A memória do torcedor de futebol é esquisita. É capaz de lembrar daquele jogo perdido de décadas atrás sem remexer nas gavetas da mente, mas esquece de resultados recentes. Veja o caso dos torcedores colorados presentes no Beira-Rio neste domingo (16). A conquista do 46º título gaúcho exemplifica o funcionamento da mente e sua relação com a memória.
O estádio estava repleto de crianças. Muitas vivenciaram o seu primeiro título como coloradinhos. O Gre-Nal 446 ficará engastado para sempre na memória deles. Guris e gurias testemunhas de eliminações demais para quem ainda começa a vida nas arquibancadas. O 1 a 1 com o Grêmio deu cabo a oito, mais de 3 mil dias, de frustrações.
Davi Gasparoto viralizou nas redes sociais em 2022 ao comemorar a classificação para o Colo-Colo no Beira-Rio. Ele tem nove anos.
— Ele acordou de madrugada essa noite e perguntou se já estava na hora de virar para o estádio — conta a mãe Francine Gasparoto. — Já é campeão — interrompeu ele antes ainda de o jogo começar. — Está bem ansioso — completou a mãe.

O torcedor também é um esquecido. No bom sentido. O esquecimento é o que faz ele seguir apoiando o clube do coração apesar das derrotas. Esse "apagão da memória" é responsável por fazer ele voltar ao jogo na partida seguinte a um resultado ruim como se nada tivesse acontecido.
O liga/desliga das lembranças deixa traumas a longo prazo. Os traumas dos últimos anos deixaram os colorados um pouco ressabiados. A festa antes da partida foi grande. Desde o começo do dia fogos espocavam no bairro Menino Deus. Mas ela tinha uma tensão palpável.
— Eu estou preocupado — confessou Jorge Dornelles, 65 anos, ao ver a reportagem.
Colorado talhado nas vitórias dos anos 1970, viveu uma tarde única. Pela primeira vez festejou ao lado do filho Leonardo, 36 anos, e do neto Vitor, oito anos, nascido no ano do 45º Gauchão do Inter.
— Meu pai me trouxe um dia quando eu tava de muletas. Conseguimos uma carona de um estranho para chegar no estádio — recorda puxando da memória. — Não tinha como eu não trazer ele — diz apontando para o filho, apoiado sobre seus ombros.

▸ Dados para análise

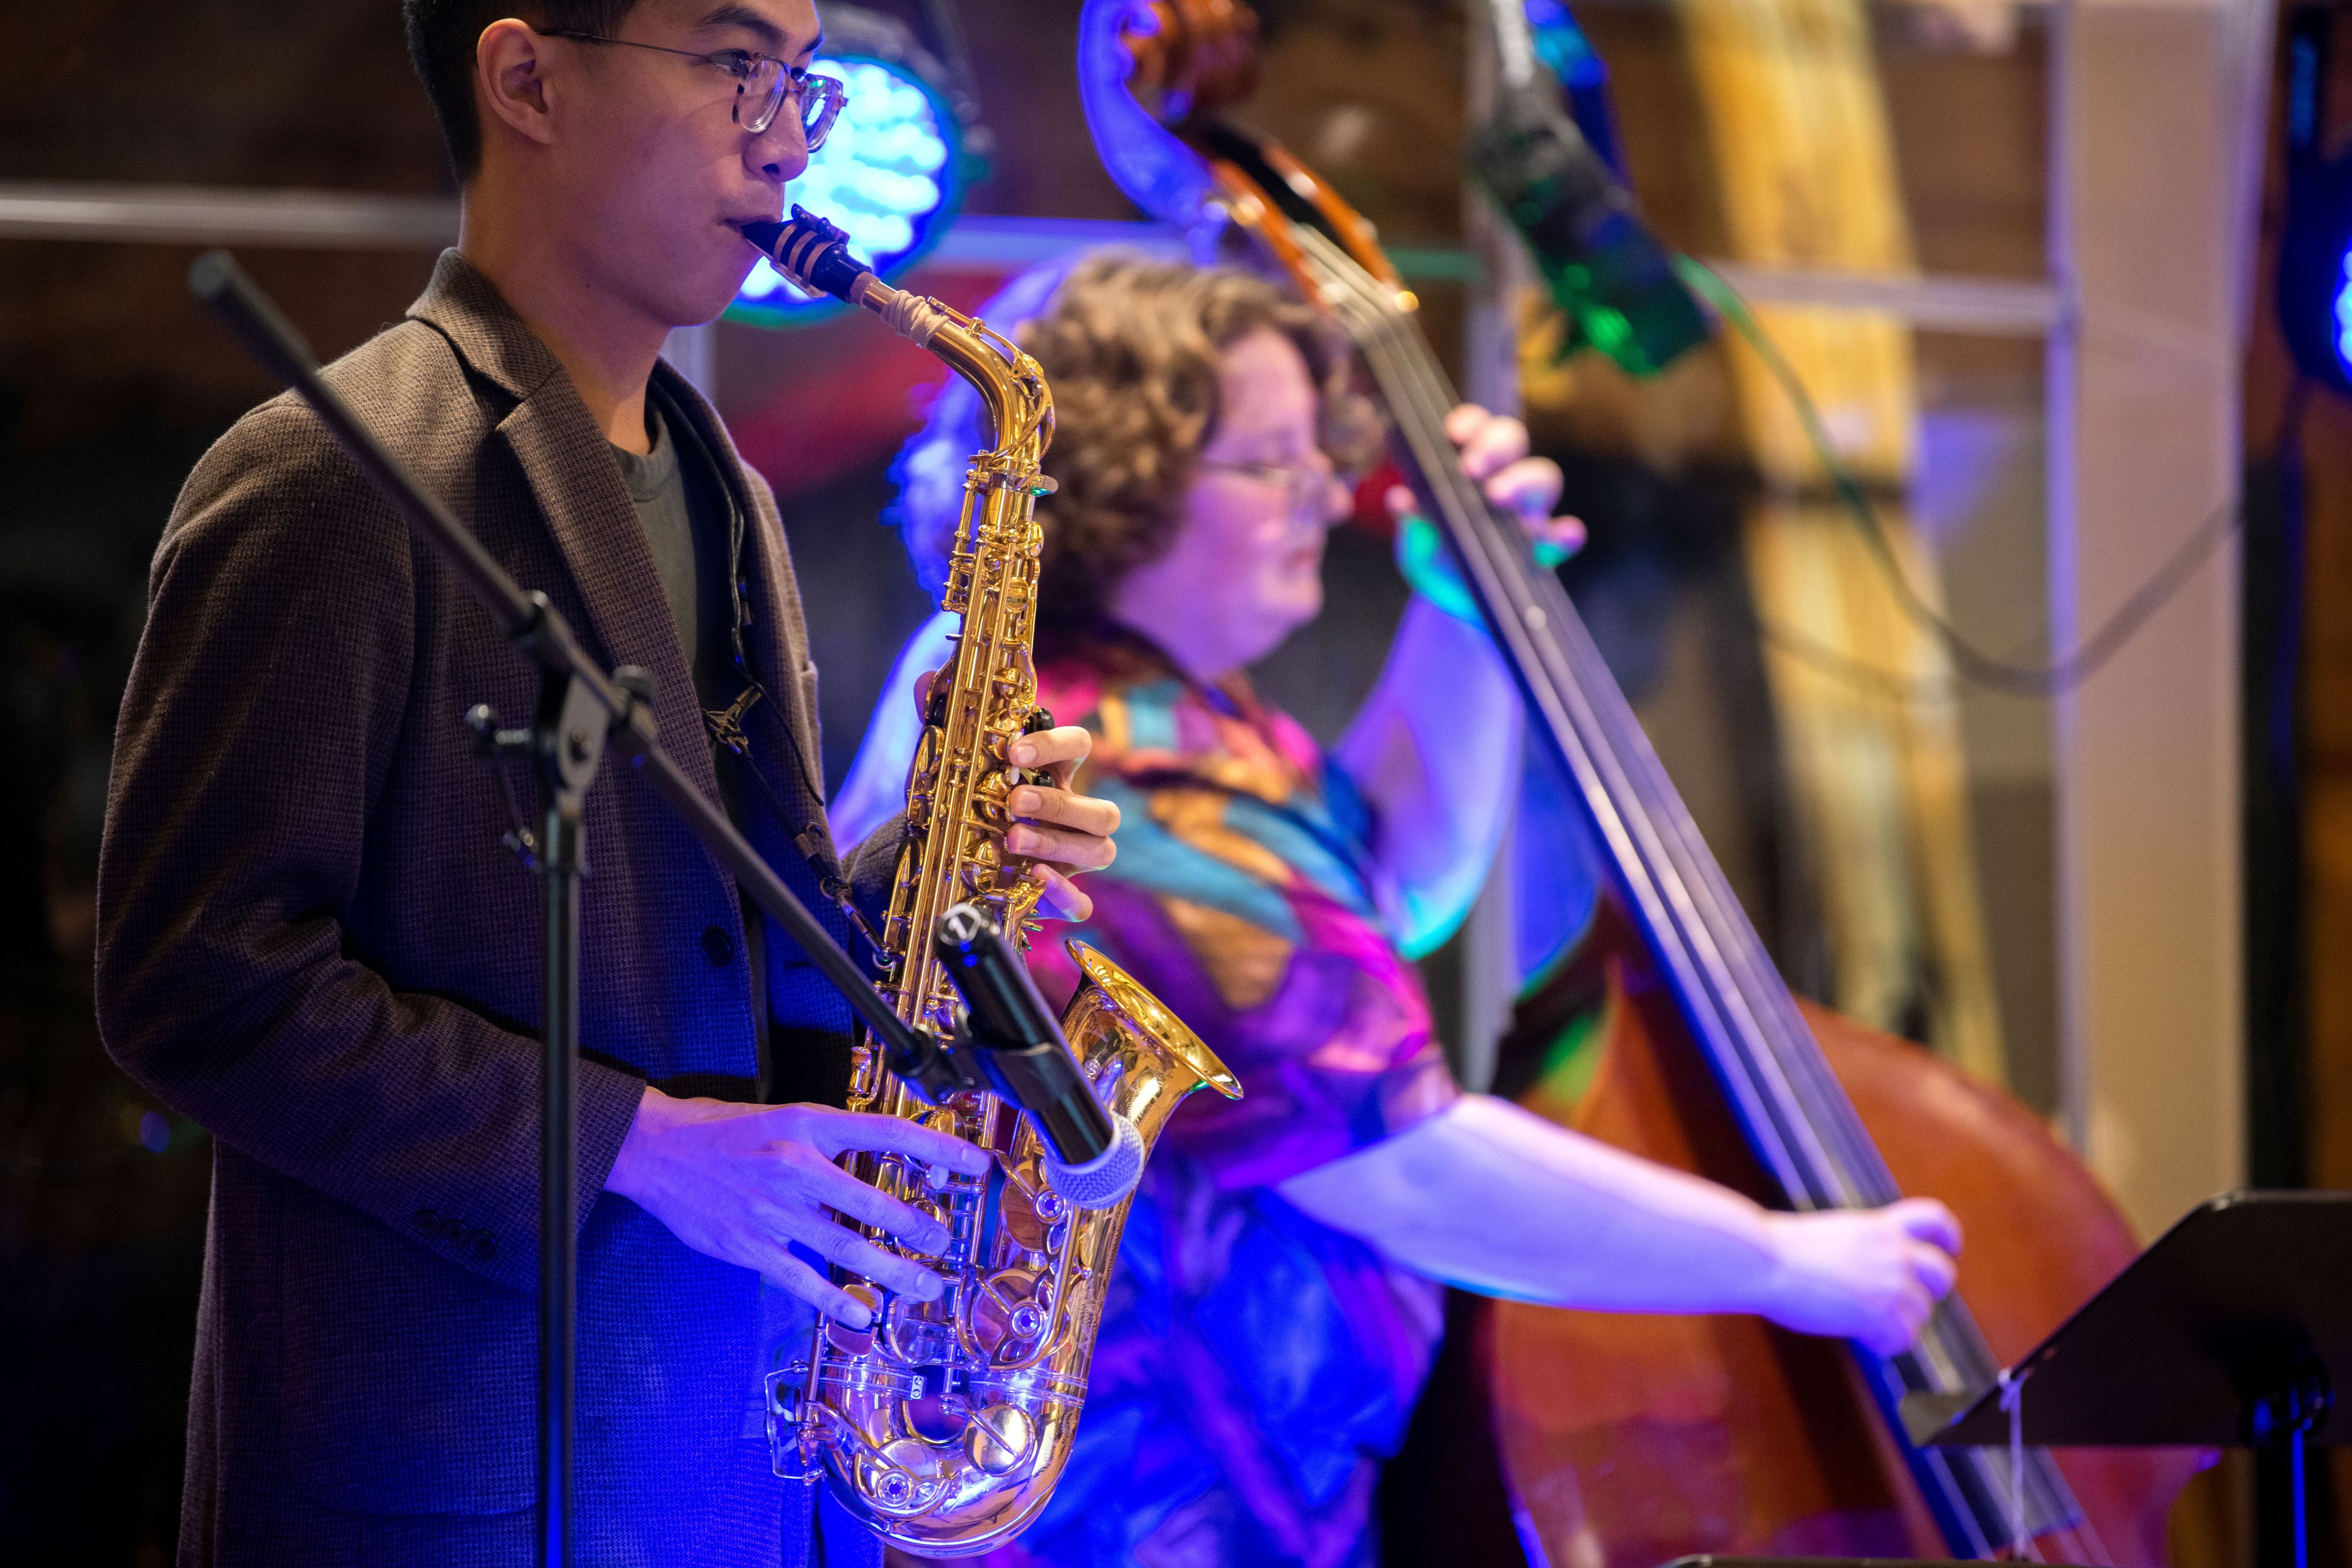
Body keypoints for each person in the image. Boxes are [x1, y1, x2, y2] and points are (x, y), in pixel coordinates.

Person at [91, 3, 1121, 1564]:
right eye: (735, 68)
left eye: (804, 85)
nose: (787, 144)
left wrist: (936, 864)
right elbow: (197, 981)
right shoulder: (327, 471)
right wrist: (637, 1142)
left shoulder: (730, 491)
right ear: (527, 78)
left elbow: (693, 934)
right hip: (457, 1483)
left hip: (729, 1460)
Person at [842, 255, 1963, 1568]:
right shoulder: (1112, 763)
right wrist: (1782, 1263)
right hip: (1124, 1516)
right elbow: (1397, 1157)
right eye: (1270, 462)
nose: (1326, 492)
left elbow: (1391, 882)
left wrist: (1463, 600)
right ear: (1119, 487)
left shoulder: (1178, 720)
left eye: (1318, 455)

▸ Uso das informações
**A)** Reescreva em forma de lista o parágrafo do texto sobre a conquista do Inter que começa com "O torcedor também é um esquecido", mantendo seus fatos principais.
**B)** Dê a continuação do texto sobre a conquista do Inter a partir do ponto em que ele termina.

▸ Resultados do exercício
**A)**
- O torcedor também é um esquecido, no bom sentido.
- O esquecimento faz com que ele continue apoiando o clube do coração apesar das derrotas.
- Esse "apagão da memória" faz com que ele volte ao jogo depois de um resultado ruim como se nada tivesse acontecido.

**B)**
As sensações dos Dornelles se espalhava por todos os cantos do Beira-Rio. Foram Silvas, Santos, Oliveiras, Souzas e também os Garcias. O vô Edenilson, 65, veteranos de batalhas antigas e recentes, o pai Felipe Garcia, 45, e o neto Benjamim, oito anos.
— Vai ser 4 a 0 — disparou o guri, em uma previsão inconcretizada.
— Estive em vários lugares com o Inter. A expectativa maior é dele. Eles me motivam a vir. Não tem coisa mais gratificante — exclama Edenilson.

Gratificante também foi a palavra utilizada por José Ricardo Araújo, 56 anos. O porteiro aposentado estava acompanhado de amigos. O filho também estava no jogo, mas em outra parte do Beira-Rio.
Hipertenso, Araújo sempre vai para a arquibancada com um pedaço de pano umedecido. Ao longo da partida, vai molhando pulsos, pescoço, testa para aliviar a tensão. O nervosismo deixa o pedaço de tecido em frangalhos. A cada lance um novo pedaço é rasgado.
— É o meu amuleto. Quando confirmamos o título, o que sobrar vai virar bandeira. Vou ficar girando ele — comentou.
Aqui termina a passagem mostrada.